** Dataset extract follows **

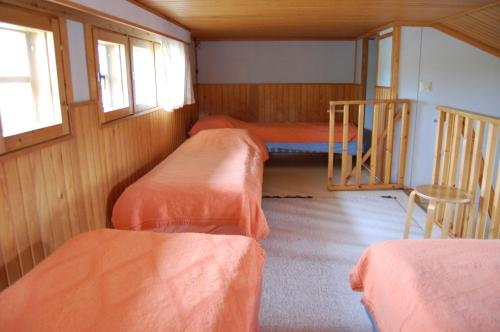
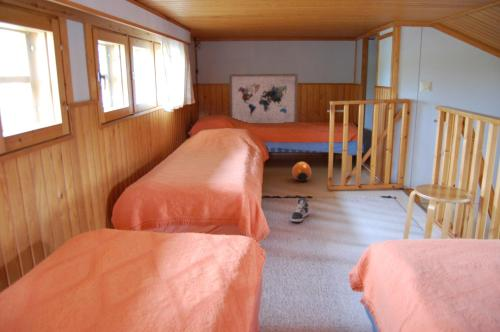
+ sneaker [290,198,310,223]
+ ball [291,161,312,182]
+ wall art [228,73,299,124]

** End of Dataset extract **

[To do] Only the pictures are to be left out; repeat all other material exactly.

[Answer section]
+ sneaker [290,198,310,223]
+ ball [291,161,312,182]
+ wall art [228,73,299,124]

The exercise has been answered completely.